Relief! Sunday, Jun 8 2008 

I had a previous post about being bothered by emotional energy left on furniture and how the current furniture in the nursery for my son was causing environmental issues for me. Well, after more discussion with my husband and making it clear to a non-empath how that furniture made me feel, he agreed to offer it back to his ex to take to furnish their son’s room at his mom’s house.

My suspicions that she was bothered by the nursery furniture being used by me for my baby with her ex-husband was more than confirmed. Even though she had refused it several times, DH offered it back to her again to use in their son’s room in his house. He really didn’t think she would take it due to no room and the fact HE picked it out and HIS parents bought it as a gift.  However, she jumped on it like a turkey vulture to some roadkill.  I was rather surprised that she didn’t at least pretend momentarily to not want it back.  Oh well.  This solves several problems and hopefully everyone can be happy.

» Aim A
In the blog post about the nursery furniture, who bought that furniture as a gift?
The blog post and the rows that follow have no connection to each other.

» Data for this task
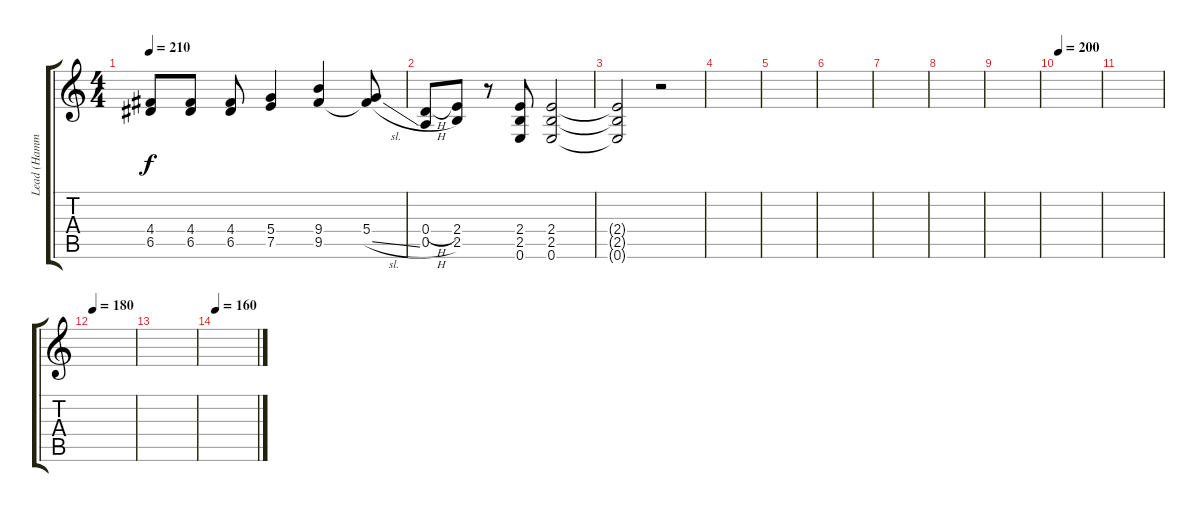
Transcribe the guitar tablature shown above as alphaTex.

\track ("Lead (Hammet)" "Lead (Hamm") {instrument distortionguitar}
\staff {score tabs}
\tuning (E4 B3 G3 D3 A2 E2) {hide}
\ts (4 4)
\tempo 210
\clef g2
\ks c
(4.4 6.5).8{dy f} (4.4 6.5).8 (4.4 6.5).8 (5.4 7.5).4 (9.4 9.5).4 (5.4 9.5{sl t}).8 |
(0.4{h} 0.5{h}).8{instrument distortionguitar} (2.4 2.5).8 r.8 (2.4 2.5 0.6).8 (2.4 2.5 0.6).2 |
(2.4{t} 2.5{t} 0.6{t}).2 r.2 |
|
|
|
|
|
|
\tempo 200
|
|
\tempo 180
|
|
\tempo 160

» Aim B
Echo every line of the tablature row above exactly, omitting the picture.

» Complete answer A
The husband's parents bought it.

» Complete answer B
Transcribe the guitar tablature shown above as alphaTex.

\track ("Lead (Hammet)" "Lead (Hamm") {instrument distortionguitar}
\staff {score tabs}
\tuning (E4 B3 G3 D3 A2 E2) {hide}
\ts (4 4)
\tempo 210
\clef g2
\ks c
(4.4 6.5).8{dy f} (4.4 6.5).8 (4.4 6.5).8 (5.4 7.5).4 (9.4 9.5).4 (5.4 9.5{sl t}).8 |
(0.4{h} 0.5{h}).8{instrument distortionguitar} (2.4 2.5).8 r.8 (2.4 2.5 0.6).8 (2.4 2.5 0.6).2 |
(2.4{t} 2.5{t} 0.6{t}).2 r.2 |
|
|
|
|
|
|
\tempo 200
|
|
\tempo 180
|
|
\tempo 160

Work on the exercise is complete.